Physical force resulting in serious bodily injury was used against people 5,141 times at Texas traffic stops in 2020, or about once every thousand stops.

Black folks represented 24.6% of force victims compared to 16.7% of drivers stopped.

For the third year running, Houston PD came in on the high end of use-of-force rates at large departments. HPD officers used force 82.6 times out of every 10,000 stops; the statewide average was 10.7. At San Antonio PD, by comparison, force was used at 3.4 out of every 10,000 traffic stops; at Austin PD it was 5.4.

Out of 2,500+ agencies statewide, there were 19 agencies with higher use-of-force rates than Houston PD. But all were small agencies making fewer than 4,500 traffic stops; together, those 19 departments reported 388 force incidents. HPD, by contrast, made 217,288 stops in 2020 and reported 1,795 force incidents to TCOLE.

Complaints were made 4,047 times in 2020 based on officer behavior at Texas traffic stops, but officers were only disciplined 10 times as a result.

These are a lot of datapoints, and there's a lot to think about here. Why has Houston PD  seen more force at traffic stops than other large agencies? Why do HPD's officers arrest for Class Cs at much lower rates than the Harris County Constable in Precinct One? 

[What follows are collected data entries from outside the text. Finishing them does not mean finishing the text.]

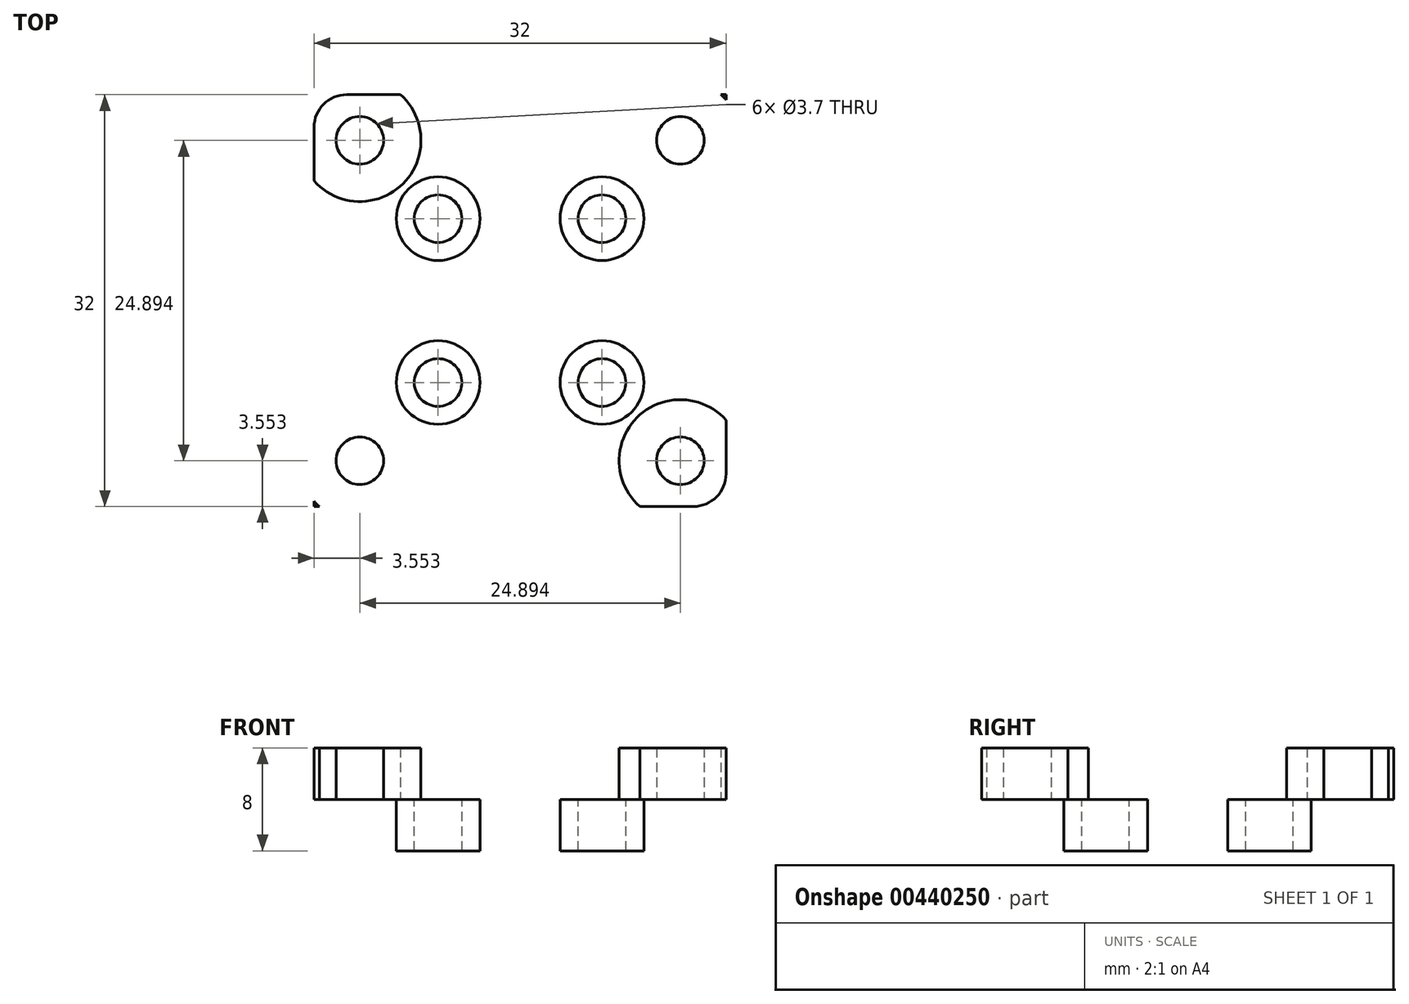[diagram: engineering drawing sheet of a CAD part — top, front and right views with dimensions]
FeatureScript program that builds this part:
annotation { "Feature Type Name" : "Feature", "Feature Type Description" : "" }
export const myFeature = defineFeature(function(context is Context, id is Id, definition is map)
    precondition{}
    {
        {
            var Q0;
            Q0=qCreatedBy(makeId("Top.planeOp"),FACE);
            var sketch = newSketch(context, id + "F0", { "sketchPlane" : qUnion([Q0])});
            skLineSegment(sketch, "E0.bottom", {"start": v(16, 16) * mm, "end": v(-16, 16) * mm});
            skLineSegment(sketch, "E0.top", {"start": v(16, -16) * mm, "end": v(-16, -16) * mm});
            skLineSegment(sketch, "E0.left", {"start": v(16, 16) * mm, "end": v(16, -16) * mm});
            skLineSegment(sketch, "E0.right", {"start": v(-16, 16) * mm, "end": v(-16, -16) * mm});
            skPoint(sketch, "E0.middle", {"position": v(0, 0) * mm});
            skCircle(sketch, "E1", {"center": v(-12.45, 12.45) * mm, "radius": 1.85 * mm});
            skCircle(sketch, "E2.MirrorC", {"center": v(12.45, 12.45) * mm, "radius": 1.85 * mm});
            skCircle(sketch, "E3.MirrorC", {"center": v(-12.45, -12.45) * mm, "radius": 1.85 * mm});
            skCircle(sketch, "E4.MirrorC", {"center": v(12.45, -12.45) * mm, "radius": 1.85 * mm});
            skCircle(sketch, "E5", {"center": v(-6.36, 6.36) * mm, "radius": 1.85 * mm});
            skCircle(sketch, "E6", {"center": v(6.36, 6.36) * mm, "radius": 1.85 * mm});
            skCircle(sketch, "E7", {"center": v(6.36, -6.36) * mm, "radius": 1.85 * mm});
            skCircle(sketch, "E8", {"center": v(-6.36, -6.36) * mm, "radius": 1.85 * mm});
            skCircle(sketch, "E9", {"center": v(-12.45, 12.45) * mm, "radius": 4.75 * mm});
            skCircle(sketch, "E10", {"center": v(12.45, 12.45) * mm, "radius": 4.75 * mm});
            skCircle(sketch, "E11", {"center": v(12.45, -12.45) * mm, "radius": 4.75 * mm});
            skCircle(sketch, "E12", {"center": v(-12.45, -12.45) * mm, "radius": 4.75 * mm});
            skCircle(sketch, "E13", {"center": v(-6.36, 6.36) * mm, "radius": 3.25 * mm});
            skCircle(sketch, "E14.MirrorC", {"center": v(6.36, 6.36) * mm, "radius": 3.25 * mm});
            skCircle(sketch, "E15.MirrorC", {"center": v(6.36, -6.36) * mm, "radius": 3.25 * mm});
            skCircle(sketch, "E16.MirrorC", {"center": v(-6.36, -6.36) * mm, "radius": 3.25 * mm});
            skSolve(sketch);
        }
        {
            var Q0;
            Q0=makeQuery(id+"F0.imprint","IMPRINT",FACE,{"disambiguationData":[TD([[makeQuery(id+"F0.imprint","IMPRINT",EDGE,{"derivedFrom":sQuery(id+"F0.wireOp",EDGE,"E13")}),-1.0]])]});
            var Q1;
            Q1=makeQuery(id+"F0.imprint","IMPRINT",FACE,{"disambiguationData":[TD([[makeQuery(id+"F0.imprint","IMPRINT",EDGE,{"derivedFrom":sQuery(id+"F0.wireOp",EDGE,"E1")}),-1.0]])]});
            var Q2;
            Q2=makeQuery(id+"F0.imprint","IMPRINT",FACE,{"disambiguationData":[TD([[makeQuery(id+"F0.imprint","IMPRINT",EDGE,{"derivedFrom":sQuery(id+"F0.wireOp",EDGE,"E2.MirrorC")}),1.0]])]});
            var Q3;
            Q3=makeQuery(id+"F0.imprint","IMPRINT",FACE,{"disambiguationData":[TD([[makeQuery(id+"F0.imprint","IMPRINT",EDGE,{"derivedFrom":sQuery(id+"F0.wireOp",EDGE,"E4.MirrorC")}),-1.0]])]});
            var Q4;
            Q4=makeQuery(id+"F0.imprint","IMPRINT",FACE,{"disambiguationData":[TD([[makeQuery(id+"F0.imprint","IMPRINT",EDGE,{"derivedFrom":sQuery(id+"F0.wireOp",EDGE,"E3.MirrorC")}),1.0]])]});
            var Q5;
            {var subQ0=sQuery(id+"F0.wireOp",EDGE,"E0.right");var subQ1=sQuery(id+"F0.wireOp",EDGE,"E0.bottom");var subQ2=makeQuery(id+"F0.imprint","INTERSECT",VERTEX,{"derivedFrom":[subQ1,subQ0]});Q5=makeQuery(id+"F0.imprint","IMPRINT",FACE,{"disambiguationData":[TD([[makeQuery(id+"F0.imprint","IMPRINT",EDGE,{"disambiguationData":[TD([[subQ2,1.0]])],"derivedFrom":subQ1}),1.0]])]});}
            var Q6;
            {var subQ0=sQuery(id+"F0.wireOp",EDGE,"E0.left");var subQ1=sQuery(id+"F0.wireOp",EDGE,"E0.bottom");var subQ2=makeQuery(id+"F0.imprint","INTERSECT",VERTEX,{"derivedFrom":[subQ1,subQ0]});Q6=makeQuery(id+"F0.imprint","IMPRINT",FACE,{"disambiguationData":[TD([[makeQuery(id+"F0.imprint","IMPRINT",EDGE,{"disambiguationData":[TD([[subQ2,-1.0]])],"derivedFrom":subQ1}),1.0]])]});}
            var Q7;
            {var subQ0=sQuery(id+"F0.wireOp",EDGE,"E0.left");var subQ1=sQuery(id+"F0.wireOp",EDGE,"E0.top");var subQ2=makeQuery(id+"F0.imprint","INTERSECT",VERTEX,{"derivedFrom":[subQ1,subQ0]});Q7=makeQuery(id+"F0.imprint","IMPRINT",FACE,{"disambiguationData":[TD([[makeQuery(id+"F0.imprint","IMPRINT",EDGE,{"disambiguationData":[TD([[subQ2,-1.0]])],"derivedFrom":subQ1}),-1.0]])]});}
            var Q8;
            {var subQ0=sQuery(id+"F0.wireOp",EDGE,"E0.right");var subQ1=sQuery(id+"F0.wireOp",EDGE,"E0.top");var subQ2=makeQuery(id+"F0.imprint","INTERSECT",VERTEX,{"derivedFrom":[subQ1,subQ0]});Q8=makeQuery(id+"F0.imprint","IMPRINT",FACE,{"disambiguationData":[TD([[makeQuery(id+"F0.imprint","IMPRINT",EDGE,{"disambiguationData":[TD([[subQ2,1.0]])],"derivedFrom":subQ1}),-1.0]])]});}
            extrude(context, id + "F1", {"entities" : qUnion([Q0, Q1, Q2, Q3, Q4, Q5, Q6, Q7, Q8]), "depth" : 4 * mm});
        }
        {
            var Q0;
            Q0=makeQuery(id+"F0.imprint","IMPRINT",FACE,{"disambiguationData":[TD([[makeQuery(id+"F0.imprint","IMPRINT",EDGE,{"derivedFrom":sQuery(id+"F0.wireOp",EDGE,"E13")}),-1.0]])]});
            var Q1;
            Q1=makeQuery(id+"F0.imprint","IMPRINT",FACE,{"disambiguationData":[TD([[makeQuery(id+"F0.imprint","IMPRINT",EDGE,{"derivedFrom":sQuery(id+"F0.wireOp",EDGE,"E8")}),-1.0]])]});
            var Q2;
            Q2=makeQuery(id+"F0.imprint","IMPRINT",FACE,{"disambiguationData":[TD([[makeQuery(id+"F0.imprint","IMPRINT",EDGE,{"derivedFrom":sQuery(id+"F0.wireOp",EDGE,"E7")}),-1.0]])]});
            var Q3;
            Q3=makeQuery(id+"F0.imprint","IMPRINT",FACE,{"disambiguationData":[TD([[makeQuery(id+"F0.imprint","IMPRINT",EDGE,{"derivedFrom":sQuery(id+"F0.wireOp",EDGE,"E6")}),-1.0]])]});
            var Q4;
            Q4=makeQuery(id+"F0.imprint","IMPRINT",FACE,{"disambiguationData":[TD([[makeQuery(id+"F0.imprint","IMPRINT",EDGE,{"derivedFrom":sQuery(id+"F0.wireOp",EDGE,"E5")}),-1.0]])]});
            extrude(context, id + "F2", {"entities" : qUnion([Q0, Q1, Q2, Q3, Q4]), "operationType" : NewBodyOperationType.ADD, "oppositeDirection" : true, "depth" : 4 * mm});
        }
        {
            var Q0;
            Q0=makeQuery(id+"F1.opExtrude","SWEPT_EDGE",EDGE,{"disambiguationData":[OSD([sQuery(id+"F0.wireOp",EDGE,"E0.bottom"),sQuery(id+"F0.wireOp",EDGE,"E0.left")])]});
            var Q1;
            Q1=makeQuery(id+"F1.opExtrude","SWEPT_EDGE",EDGE,{"disambiguationData":[OSD([sQuery(id+"F0.wireOp",EDGE,"E0.bottom"),sQuery(id+"F0.wireOp",EDGE,"E0.right")])]});
            var Q2;
            Q2=makeQuery(id+"F1.opExtrude","SWEPT_EDGE",EDGE,{"disambiguationData":[OSD([sQuery(id+"F0.wireOp",EDGE,"E0.top"),sQuery(id+"F0.wireOp",EDGE,"E0.right")])]});
            var Q3;
            Q3=makeQuery(id+"F1.opExtrude","SWEPT_EDGE",EDGE,{"disambiguationData":[OSD([sQuery(id+"F0.wireOp",EDGE,"E0.top"),sQuery(id+"F0.wireOp",EDGE,"E0.left")])]});
            fillet(context, id + "F3", {"entities" : qUnion([Q0, Q1, Q2, Q3]), "radius" : 2.54 * mm, "tangentPropagation" : true, "allowEdgeOverflow" : false});
        }
    });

But the big finding on searches is unsurprising. Most of the time, when officers search drivers or arrest them because they think something else is going on (also called "proactive policing"), the biggest "find" is either 1) a traffic warrant for unpaid tickets; 2) contraband so minor it isn't worth charging over; or most commonly, 3) nothing at all, meaning the underlying arrest and trip downtown were utterly pointless.

This is the "tool in the toolbox" that police agencies are so frantic to save, but the volumes of arrests with so little resulting public safety benefit are a testament to the damage being done and why it must stop.

Notes on data cleanup. This is messy data. When departments submitted data with obvious errors, I deleted them, but there's probably still some bad and/or messy data still in there. All deleted data were from small agencies conducting relatively few stops. E.g., the tiny Cleveland Police Department reported arresting 2.9 million black people at traffic stops, though they reported fewer than 2,000 stops overall. Several agencies reported arresting every driver at every traffic stop: Little River Academy Police Department, Jefferson County Constable Pct. 4, Wharton Co. Constable Pct. 1, Orange Grove Police Department, Crosbyton Police Department, the City of Alma Police Department, Tiki Island Police Department, Palo Pinto Co. Constable Pct. 3, Montgomery ISD Police Department, Presidio ISD Police Department, Taylor County Constable Pct. 2, and the LaSalle Co. Sheriff's Office. Jonestown Police Department reported using force on drivers at every traffic stop. I omitted data from these agencies when making aggregate counts. It's highly likely several other agencies submitted problematic data, but I cannot confirm it at the moment and only omitted data when evidence of error was indisputable on its face.

1 comment:

Phelps said...

I'm just waiting for the comment blaming Republicans for how Acevedo and Turner are running the police department and how you have to elect more Democrats to change that.